Morris Iemma gives evidence at ICAC
Former NSW Premier Morris Iemma arrives at the Independent Commission Against Corruption to give evidence on Monday morning. Nine News.PT0M29S http://www.canberratimes.com.au/action/externalEmbeddedPlayer?id=d-35tb6 620 349 March 31, 2014
Labor politicians have an Olympic-grade skill for dropping juicy quotes into their testimony at corruption inquiries, from references to powerbroker's appendages to slaying cabinet minutes with a stake through the heart.
But former Labor premier Morris Iemma took a novel approach at the Independent Commission Against Corruption on Monday: answering questions without rhetorical flourishes.
Mr Iemma was called to give evidence at the inquiry into Obeid-linked company Australian Water Holdings (AWH) after it heard explosive claims last week that he was rolled in September 2008 in return for a public-private partnership between the company and the state government.
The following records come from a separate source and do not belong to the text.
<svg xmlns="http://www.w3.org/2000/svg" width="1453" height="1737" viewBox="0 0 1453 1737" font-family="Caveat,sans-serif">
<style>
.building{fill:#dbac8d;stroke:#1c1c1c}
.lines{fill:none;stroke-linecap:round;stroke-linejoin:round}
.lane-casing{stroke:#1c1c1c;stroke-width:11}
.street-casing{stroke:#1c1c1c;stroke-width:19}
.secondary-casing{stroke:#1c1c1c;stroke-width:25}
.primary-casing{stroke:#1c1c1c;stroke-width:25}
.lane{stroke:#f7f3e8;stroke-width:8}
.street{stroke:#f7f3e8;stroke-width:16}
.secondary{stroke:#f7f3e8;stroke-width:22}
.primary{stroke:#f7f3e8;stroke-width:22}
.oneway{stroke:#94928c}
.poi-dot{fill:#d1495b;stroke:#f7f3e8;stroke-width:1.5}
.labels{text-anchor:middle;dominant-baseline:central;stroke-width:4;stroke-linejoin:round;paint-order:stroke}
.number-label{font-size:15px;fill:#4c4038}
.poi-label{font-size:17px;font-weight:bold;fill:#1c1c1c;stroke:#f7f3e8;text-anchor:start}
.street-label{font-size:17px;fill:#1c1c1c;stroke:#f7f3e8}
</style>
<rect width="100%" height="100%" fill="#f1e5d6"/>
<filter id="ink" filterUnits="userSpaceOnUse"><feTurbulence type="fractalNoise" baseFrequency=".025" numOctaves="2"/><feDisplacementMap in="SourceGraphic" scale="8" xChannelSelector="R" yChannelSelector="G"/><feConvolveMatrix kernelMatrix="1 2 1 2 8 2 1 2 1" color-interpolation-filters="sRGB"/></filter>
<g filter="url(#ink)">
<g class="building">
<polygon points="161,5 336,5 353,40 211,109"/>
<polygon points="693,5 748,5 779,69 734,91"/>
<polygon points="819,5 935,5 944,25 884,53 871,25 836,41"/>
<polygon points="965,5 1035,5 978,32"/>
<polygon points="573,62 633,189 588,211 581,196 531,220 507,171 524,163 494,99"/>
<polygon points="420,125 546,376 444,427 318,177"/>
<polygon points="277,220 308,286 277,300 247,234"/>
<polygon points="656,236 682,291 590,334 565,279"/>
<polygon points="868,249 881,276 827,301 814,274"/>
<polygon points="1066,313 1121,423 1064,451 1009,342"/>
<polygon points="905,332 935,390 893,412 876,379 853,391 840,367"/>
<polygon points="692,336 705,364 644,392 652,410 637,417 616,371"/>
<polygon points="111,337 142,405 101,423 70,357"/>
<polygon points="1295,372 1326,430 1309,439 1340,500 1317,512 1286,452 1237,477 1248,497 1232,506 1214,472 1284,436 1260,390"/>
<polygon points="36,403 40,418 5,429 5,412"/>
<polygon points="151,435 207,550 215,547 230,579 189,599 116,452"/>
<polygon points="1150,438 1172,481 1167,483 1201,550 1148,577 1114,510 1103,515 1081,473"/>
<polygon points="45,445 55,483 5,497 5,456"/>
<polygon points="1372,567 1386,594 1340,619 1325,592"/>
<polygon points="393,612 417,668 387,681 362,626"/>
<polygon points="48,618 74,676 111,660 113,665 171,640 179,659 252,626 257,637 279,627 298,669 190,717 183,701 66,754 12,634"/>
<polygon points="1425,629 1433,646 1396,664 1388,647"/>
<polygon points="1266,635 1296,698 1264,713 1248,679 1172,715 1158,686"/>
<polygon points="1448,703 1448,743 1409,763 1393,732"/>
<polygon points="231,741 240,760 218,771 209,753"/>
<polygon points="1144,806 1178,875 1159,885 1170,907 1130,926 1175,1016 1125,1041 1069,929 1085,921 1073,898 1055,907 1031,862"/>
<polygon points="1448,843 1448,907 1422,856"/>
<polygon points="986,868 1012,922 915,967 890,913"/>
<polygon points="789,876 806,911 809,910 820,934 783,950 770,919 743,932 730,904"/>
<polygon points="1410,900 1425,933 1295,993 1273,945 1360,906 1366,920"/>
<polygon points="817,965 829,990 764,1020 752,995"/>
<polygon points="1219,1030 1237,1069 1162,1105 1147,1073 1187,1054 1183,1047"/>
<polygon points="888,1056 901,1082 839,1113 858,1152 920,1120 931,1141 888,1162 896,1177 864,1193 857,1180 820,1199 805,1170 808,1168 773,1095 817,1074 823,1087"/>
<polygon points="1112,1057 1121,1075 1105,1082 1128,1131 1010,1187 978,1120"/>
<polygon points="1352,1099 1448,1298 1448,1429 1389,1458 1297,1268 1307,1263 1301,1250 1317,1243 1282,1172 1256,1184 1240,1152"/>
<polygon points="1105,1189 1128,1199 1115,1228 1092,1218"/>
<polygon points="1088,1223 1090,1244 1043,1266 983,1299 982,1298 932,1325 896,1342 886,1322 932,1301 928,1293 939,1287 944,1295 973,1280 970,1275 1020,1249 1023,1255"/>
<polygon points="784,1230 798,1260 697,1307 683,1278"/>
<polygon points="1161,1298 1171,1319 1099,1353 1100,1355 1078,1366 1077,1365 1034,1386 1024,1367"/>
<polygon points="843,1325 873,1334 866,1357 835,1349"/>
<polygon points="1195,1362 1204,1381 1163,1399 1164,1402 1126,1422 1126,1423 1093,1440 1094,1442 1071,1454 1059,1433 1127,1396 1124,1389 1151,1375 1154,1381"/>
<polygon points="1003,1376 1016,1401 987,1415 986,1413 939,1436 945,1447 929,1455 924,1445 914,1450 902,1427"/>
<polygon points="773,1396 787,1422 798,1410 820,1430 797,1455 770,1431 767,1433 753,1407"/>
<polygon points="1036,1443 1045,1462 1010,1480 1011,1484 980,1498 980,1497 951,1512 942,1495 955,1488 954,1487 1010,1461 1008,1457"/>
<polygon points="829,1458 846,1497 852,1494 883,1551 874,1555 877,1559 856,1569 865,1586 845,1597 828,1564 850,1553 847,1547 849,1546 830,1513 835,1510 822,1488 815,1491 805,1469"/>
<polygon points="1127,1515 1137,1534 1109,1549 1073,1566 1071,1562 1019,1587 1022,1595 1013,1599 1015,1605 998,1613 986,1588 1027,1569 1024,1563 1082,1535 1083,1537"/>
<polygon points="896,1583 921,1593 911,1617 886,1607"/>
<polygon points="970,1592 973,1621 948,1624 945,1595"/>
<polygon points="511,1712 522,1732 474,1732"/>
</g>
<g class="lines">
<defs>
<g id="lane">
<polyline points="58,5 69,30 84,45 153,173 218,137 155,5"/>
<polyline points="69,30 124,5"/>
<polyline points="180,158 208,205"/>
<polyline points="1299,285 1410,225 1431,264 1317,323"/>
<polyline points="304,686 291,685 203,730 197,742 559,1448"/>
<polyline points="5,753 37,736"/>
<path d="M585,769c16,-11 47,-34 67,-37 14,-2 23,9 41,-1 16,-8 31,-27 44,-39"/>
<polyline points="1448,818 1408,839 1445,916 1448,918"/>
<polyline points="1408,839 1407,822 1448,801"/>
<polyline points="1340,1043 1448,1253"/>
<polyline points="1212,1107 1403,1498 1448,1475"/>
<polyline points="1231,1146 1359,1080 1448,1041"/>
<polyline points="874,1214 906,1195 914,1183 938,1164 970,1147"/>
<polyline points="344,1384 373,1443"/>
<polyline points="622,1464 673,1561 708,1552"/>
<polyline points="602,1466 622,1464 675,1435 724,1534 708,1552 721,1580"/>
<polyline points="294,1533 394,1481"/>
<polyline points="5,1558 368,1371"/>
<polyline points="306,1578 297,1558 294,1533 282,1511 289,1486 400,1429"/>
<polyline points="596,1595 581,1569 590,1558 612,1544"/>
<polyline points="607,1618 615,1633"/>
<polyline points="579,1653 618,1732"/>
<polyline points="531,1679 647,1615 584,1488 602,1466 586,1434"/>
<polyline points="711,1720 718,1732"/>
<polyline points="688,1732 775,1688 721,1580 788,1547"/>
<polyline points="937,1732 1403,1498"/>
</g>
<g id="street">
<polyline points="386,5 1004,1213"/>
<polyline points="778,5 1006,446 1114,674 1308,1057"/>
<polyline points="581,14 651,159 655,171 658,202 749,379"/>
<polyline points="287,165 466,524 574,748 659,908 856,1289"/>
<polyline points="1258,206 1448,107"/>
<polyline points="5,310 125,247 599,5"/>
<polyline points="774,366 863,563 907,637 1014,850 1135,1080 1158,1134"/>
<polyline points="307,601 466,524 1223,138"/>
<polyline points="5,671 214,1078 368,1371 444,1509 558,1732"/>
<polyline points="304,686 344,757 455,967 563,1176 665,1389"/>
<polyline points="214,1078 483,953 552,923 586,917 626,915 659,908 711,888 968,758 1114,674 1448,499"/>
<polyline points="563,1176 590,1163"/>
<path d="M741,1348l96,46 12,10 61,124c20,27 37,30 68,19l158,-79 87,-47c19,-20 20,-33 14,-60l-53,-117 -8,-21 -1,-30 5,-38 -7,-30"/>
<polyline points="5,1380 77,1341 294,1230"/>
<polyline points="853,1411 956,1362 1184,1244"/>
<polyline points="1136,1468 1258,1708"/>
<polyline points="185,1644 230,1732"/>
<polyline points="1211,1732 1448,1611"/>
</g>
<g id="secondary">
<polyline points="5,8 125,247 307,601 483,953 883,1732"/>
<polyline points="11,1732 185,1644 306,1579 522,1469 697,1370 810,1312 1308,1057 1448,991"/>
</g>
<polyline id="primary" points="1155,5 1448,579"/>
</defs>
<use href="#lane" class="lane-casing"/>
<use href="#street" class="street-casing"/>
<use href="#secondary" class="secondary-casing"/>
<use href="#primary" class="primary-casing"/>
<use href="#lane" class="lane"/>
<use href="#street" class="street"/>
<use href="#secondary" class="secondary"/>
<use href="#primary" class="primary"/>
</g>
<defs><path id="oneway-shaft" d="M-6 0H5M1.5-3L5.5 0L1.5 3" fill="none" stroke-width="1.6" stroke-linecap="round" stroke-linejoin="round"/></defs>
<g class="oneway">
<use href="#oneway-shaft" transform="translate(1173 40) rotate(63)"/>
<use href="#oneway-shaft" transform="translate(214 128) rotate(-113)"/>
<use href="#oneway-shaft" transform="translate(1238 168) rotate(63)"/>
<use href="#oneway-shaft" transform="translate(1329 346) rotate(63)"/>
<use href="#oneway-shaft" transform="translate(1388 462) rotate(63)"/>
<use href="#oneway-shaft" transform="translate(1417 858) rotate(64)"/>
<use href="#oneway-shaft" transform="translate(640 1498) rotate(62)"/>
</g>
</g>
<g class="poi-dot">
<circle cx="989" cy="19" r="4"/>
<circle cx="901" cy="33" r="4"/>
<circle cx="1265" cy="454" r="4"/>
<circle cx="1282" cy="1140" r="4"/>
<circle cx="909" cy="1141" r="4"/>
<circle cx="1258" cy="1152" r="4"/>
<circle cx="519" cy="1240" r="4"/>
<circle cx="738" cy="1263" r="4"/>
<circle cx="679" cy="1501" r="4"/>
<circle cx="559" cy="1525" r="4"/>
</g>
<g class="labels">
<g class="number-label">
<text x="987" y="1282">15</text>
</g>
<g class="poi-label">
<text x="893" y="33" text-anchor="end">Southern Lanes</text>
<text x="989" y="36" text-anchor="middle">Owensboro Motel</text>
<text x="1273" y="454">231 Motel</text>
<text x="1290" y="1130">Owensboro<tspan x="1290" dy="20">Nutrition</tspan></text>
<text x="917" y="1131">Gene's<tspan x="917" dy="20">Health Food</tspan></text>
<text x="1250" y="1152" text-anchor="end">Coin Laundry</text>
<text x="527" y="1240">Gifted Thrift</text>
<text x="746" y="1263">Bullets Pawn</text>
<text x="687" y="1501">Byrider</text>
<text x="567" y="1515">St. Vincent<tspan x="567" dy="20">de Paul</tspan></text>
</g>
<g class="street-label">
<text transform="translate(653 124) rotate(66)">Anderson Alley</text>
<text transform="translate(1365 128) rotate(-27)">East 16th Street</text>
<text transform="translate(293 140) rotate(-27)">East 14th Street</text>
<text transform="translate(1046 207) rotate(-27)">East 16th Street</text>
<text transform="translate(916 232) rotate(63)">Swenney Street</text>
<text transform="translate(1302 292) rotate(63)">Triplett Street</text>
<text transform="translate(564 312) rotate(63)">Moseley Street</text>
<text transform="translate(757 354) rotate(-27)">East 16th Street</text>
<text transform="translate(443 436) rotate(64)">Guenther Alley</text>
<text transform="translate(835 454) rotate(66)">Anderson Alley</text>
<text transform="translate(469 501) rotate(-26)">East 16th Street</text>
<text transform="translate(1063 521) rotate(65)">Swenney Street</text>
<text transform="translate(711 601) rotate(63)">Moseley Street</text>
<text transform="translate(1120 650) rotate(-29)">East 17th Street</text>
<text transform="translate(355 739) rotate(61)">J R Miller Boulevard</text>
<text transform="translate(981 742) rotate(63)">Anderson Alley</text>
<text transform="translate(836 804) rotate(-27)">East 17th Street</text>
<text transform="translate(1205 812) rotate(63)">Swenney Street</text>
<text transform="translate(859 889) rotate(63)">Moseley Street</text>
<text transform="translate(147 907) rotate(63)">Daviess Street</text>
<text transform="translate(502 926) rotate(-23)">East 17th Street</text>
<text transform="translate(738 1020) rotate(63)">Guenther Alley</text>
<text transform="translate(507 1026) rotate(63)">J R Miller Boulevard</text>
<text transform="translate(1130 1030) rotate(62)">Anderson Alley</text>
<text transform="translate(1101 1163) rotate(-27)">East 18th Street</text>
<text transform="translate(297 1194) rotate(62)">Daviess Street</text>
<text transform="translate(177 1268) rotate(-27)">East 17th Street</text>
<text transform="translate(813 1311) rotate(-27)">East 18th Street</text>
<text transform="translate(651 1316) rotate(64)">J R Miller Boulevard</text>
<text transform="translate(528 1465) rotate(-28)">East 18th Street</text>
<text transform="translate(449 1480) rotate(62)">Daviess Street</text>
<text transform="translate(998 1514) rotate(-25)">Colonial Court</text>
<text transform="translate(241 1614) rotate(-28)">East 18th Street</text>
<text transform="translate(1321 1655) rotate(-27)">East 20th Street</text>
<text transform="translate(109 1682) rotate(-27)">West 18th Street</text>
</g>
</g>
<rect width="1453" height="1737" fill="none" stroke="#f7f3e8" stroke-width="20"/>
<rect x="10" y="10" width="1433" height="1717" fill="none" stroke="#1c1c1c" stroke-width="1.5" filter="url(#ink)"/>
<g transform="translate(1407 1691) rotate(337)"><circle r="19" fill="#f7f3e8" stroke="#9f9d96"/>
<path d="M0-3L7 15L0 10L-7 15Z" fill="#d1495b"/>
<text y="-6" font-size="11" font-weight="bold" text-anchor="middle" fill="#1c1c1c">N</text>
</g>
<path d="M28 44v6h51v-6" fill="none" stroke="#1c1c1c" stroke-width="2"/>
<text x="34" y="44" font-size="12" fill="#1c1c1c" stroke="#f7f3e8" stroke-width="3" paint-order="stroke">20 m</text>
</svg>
Measured: Former premier Morris Iemma eschewed the more colourful language of other labour figures in his ICAC testimony. Photo: Nick Moir
Counsel for Eddie Obeid, Stuart Littlemore, QC, suggested helpfully that claims Mr Obeid and his political ally, Joe Tripodi, removed Mr Iemma from office in exchange for such a deal were ''ludicrous''.
''I'd not heard any suggestion or any rumours or along those lines,'' Mr Iemma replied, adding he resigned after a ''long-running leadership tussle''.
Vass Kuznetsov, the former financial controller of AWH who was the source of the story, told the inquiry he was speculating on ''whatever was in the papers or the news'' when he suggested Mr Obeid would receive a PPP-shaped pay-off for ousting Mr Iemma.
''If there were to be a pay-off for such a 'move', who could possibly give it?'' Mr Littlemore asked Mr Iemma.
''Well, I don't know. There would only be a limited number of people … in a sort of position of power and authority to make those sorts of decisions,'' Mr Iemma said.
It was a victory of sorts for Mr Littlemore, but the evidence did not go entirely his client's way.
Mr Iemma told the commission Mr Obeid called him at home in 2008 to urge him to intervene to ensure state-owned Sydney Water would continue to deal with AWH.
The public utility had become suspicious about the exorbitant costs that AWH was billing to it under a contract to provide water and sewerage infrastructure - expenses ICAC has heard may have included limousines, luxury hotels, airfares and political donations.
Mr Iemma said he did not recall Mr Obeid mentioning that AWH chief executive and Liberal Party fund-raiser Nick Di Girolamo was his son Eddie jnr's ''best friend''.
The inquiry has also heard the Obeids bought a ''secret shareholding'' in the firm in October 2010.
Mr Iemma agreed with Mr Littlemore's characterisation that Mr Obeid was ''representing there'd been unfairness and he wanted help with getting fairness'' for AWH.
But Mr Littlemore inspired a laugh from the commissioner, former Supreme Court judge Megan Latham, when he added: ''Nothing wrong with that, is there?''
''What construction one puts on it is something that happens further down the track,'' a wry Commissioner Latham retorted.